SESSION TYPE: Original Investigation Slide

PRESENTED ON: Wednesday, October 28, 2015 at 02:45 PM - 04:15 PM

PURPOSE: Valproic acid (VPA) is a branched short-chain fatty acid deriving from valeric acid, which is used in clinical practice as an anticonvulsant and moodstabilizing drug. Drugs like VPA that target chromatin through associated proteins are called epigenetic and may be applicable to a wide range of pathologies, especially cancer. Assuming that in the forthcoming years the number of patients receiving VPA will be multiplied, we try to enlighten a rather misty spectrum of its action: 2 rare toxicities that affect the respiratory system; unknown origin pleural effusion (UOPE) and pleural effusion due to drug induced lupus erythematosus (DILE).

METHODS: We studied retrospectively 129 patients receiving valproic acid for at least 1 year period. We found 2 patients with UOPE and 1 with DILE. A review of the literature revealed 13 published cases of UOPE and 9 of DILE. We compared the total 15 patients with UOPE (group A) to the 10 patients with pleural effusion due to DILE.
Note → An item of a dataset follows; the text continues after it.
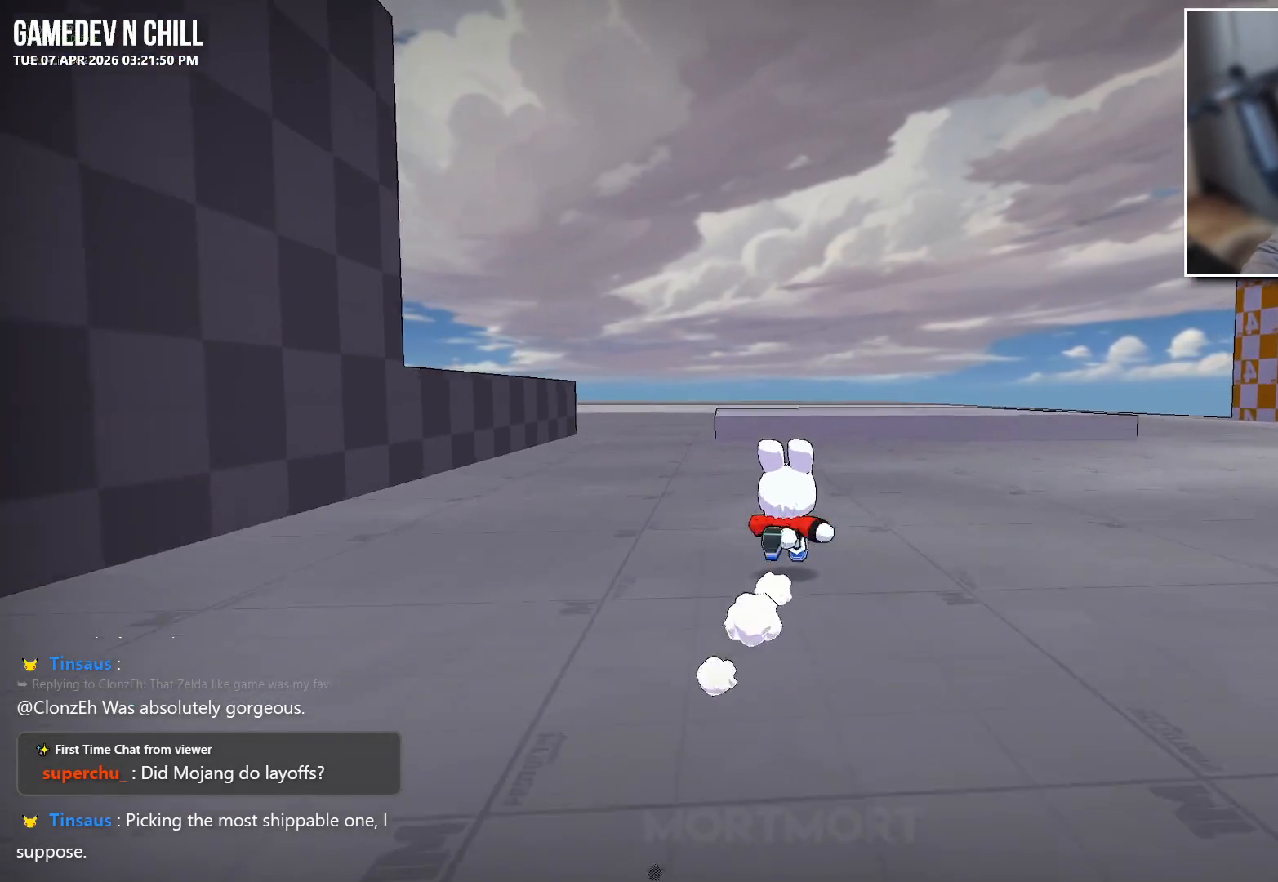
Gameplay with a controller (Xbox layout); each line is a JSON object with the inputs held at the frame after it (dt_ms = milliseconds from this image to that frame). "events" lists button and stick changes between this image and that frame as [ms after this image, input, new state], when the widget could be followed in between.
{"dt_ms": 500, "buttons": [], "left_stick": "up", "right_stick": "center", "events": []}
RESULTS: Elevated pleural and/or peripheral eosinophilia were accounted in the majority of the UOPEs than in DILE effusions (medium value serum eosinophils 11% (range 8-26) vs 8% (range 3-18); p<0.05 and medium value of pleural fluid eosinophils 19% (range 11-42) vs 11% (range 4-21); p<0.05, respectively). No other common denominator was found regarding the pleural fluid parameters - namely ph, lactate dehydrogenate, glucose, albumin - between the two groups. Accordingly, all patients with DILE were presented with positive antinuclear antibodies (ANAs) - both in serum and in pleural fluid - regardless of whether they had familiar history of systemic lupus.

CONCLUSIONS: It is suggested that the presence of eosinophilia are commonest in UOPE but ANAs is a requisite of the diagnosis of DILE while ANAs are found positive in almost all patients.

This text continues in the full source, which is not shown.